Excerpts from a dataset
——

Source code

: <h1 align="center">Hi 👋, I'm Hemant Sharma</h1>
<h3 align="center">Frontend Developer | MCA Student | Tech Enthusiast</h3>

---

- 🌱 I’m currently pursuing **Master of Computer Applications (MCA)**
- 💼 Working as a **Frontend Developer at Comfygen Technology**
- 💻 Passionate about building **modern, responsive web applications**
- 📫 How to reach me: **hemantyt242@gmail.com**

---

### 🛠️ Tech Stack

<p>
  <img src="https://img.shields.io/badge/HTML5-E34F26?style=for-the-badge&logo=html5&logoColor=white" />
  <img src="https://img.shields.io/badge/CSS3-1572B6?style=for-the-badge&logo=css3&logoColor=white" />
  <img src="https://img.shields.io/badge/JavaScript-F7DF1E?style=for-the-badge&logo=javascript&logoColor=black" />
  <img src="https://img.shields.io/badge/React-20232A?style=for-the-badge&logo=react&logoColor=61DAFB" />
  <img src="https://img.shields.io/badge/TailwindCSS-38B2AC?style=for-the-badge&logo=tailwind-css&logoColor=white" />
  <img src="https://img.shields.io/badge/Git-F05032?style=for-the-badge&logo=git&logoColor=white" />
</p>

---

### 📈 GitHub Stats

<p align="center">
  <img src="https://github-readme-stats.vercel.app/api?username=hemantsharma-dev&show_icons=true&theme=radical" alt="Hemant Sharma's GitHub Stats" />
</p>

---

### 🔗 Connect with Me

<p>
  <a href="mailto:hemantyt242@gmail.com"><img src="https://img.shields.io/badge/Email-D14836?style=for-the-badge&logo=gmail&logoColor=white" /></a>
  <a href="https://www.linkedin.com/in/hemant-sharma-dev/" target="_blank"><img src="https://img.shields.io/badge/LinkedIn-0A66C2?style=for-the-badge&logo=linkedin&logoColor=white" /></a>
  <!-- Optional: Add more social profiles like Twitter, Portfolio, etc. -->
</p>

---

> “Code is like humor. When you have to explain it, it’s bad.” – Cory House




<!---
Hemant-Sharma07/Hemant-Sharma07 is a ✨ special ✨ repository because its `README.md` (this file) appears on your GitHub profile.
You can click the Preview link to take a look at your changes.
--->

——

● **TASK TO CARRY OUT**
Lay out every line of the records above as a numbered list, skipping the blank lines.

● **SOLUTION FOR THIS EXERCISE**
1. Source code
2. : <h1 align="center">Hi 👋, I'm Hemant Sharma</h1>
3. <h3 align="center">Frontend Developer | MCA Student | Tech Enthusiast</h3>
4. ---
5. - 🌱 I’m currently pursuing **Master of Computer Applications (MCA)**
6. - 💼 Working as a **Frontend Developer at Comfygen Technology**
7. - 💻 Passionate about building **modern, responsive web applications**
8. - 📫 How to reach me: **hemantyt242@gmail.com**
9. ---
10. ### 🛠️ Tech Stack
11. <p>
12.   <img src="https://img.shields.io/badge/HTML5-E34F26?style=for-the-badge&logo=html5&logoColor=white" />
13.   <img src="https://img.shields.io/badge/CSS3-1572B6?style=for-the-badge&logo=css3&logoColor=white" />
14.   <img src="https://img.shields.io/badge/JavaScript-F7DF1E?style=for-the-badge&logo=javascript&logoColor=black" />
15.   <img src="https://img.shields.io/badge/React-20232A?style=for-the-badge&logo=react&logoColor=61DAFB" />
16.   <img src="https://img.shields.io/badge/TailwindCSS-38B2AC?style=for-the-badge&logo=tailwind-css&logoColor=white" />
17.   <img src="https://img.shields.io/badge/Git-F05032?style=for-the-badge&logo=git&logoColor=white" />
18. </p>
19. ---
20. ### 📈 GitHub Stats
21. <p align="center">
22.   <img src="https://github-readme-stats.vercel.app/api?username=hemantsharma-dev&show_icons=true&theme=radical" alt="Hemant Sharma's GitHub Stats" />
23. </p>
24. ---
25. ### 🔗 Connect with Me
26. <p>
27.   <a href="mailto:hemantyt242@gmail.com"><img src="https://img.shields.io/badge/Email-D14836?style=for-the-badge&logo=gmail&logoColor=white" /></a>
28.   <a href="https://www.linkedin.com/in/hemant-sharma-dev/" target="_blank"><img src="https://img.shields.io/badge/LinkedIn-0A66C2?style=for-the-badge&logo=linkedin&logoColor=white" /></a>
29.   <!-- Optional: Add more social profiles like Twitter, Portfolio, etc. -->
30. </p>
31. ---
32. > “Code is like humor. When you have to explain it, it’s bad.” – Cory House
33. <!---
34. Hemant-Sharma07/Hemant-Sharma07 is a ✨ special ✨ repository because its `README.md` (this file) appears on your GitHub profile.
35. You can click the Preview link to take a look at your changes.
36. --->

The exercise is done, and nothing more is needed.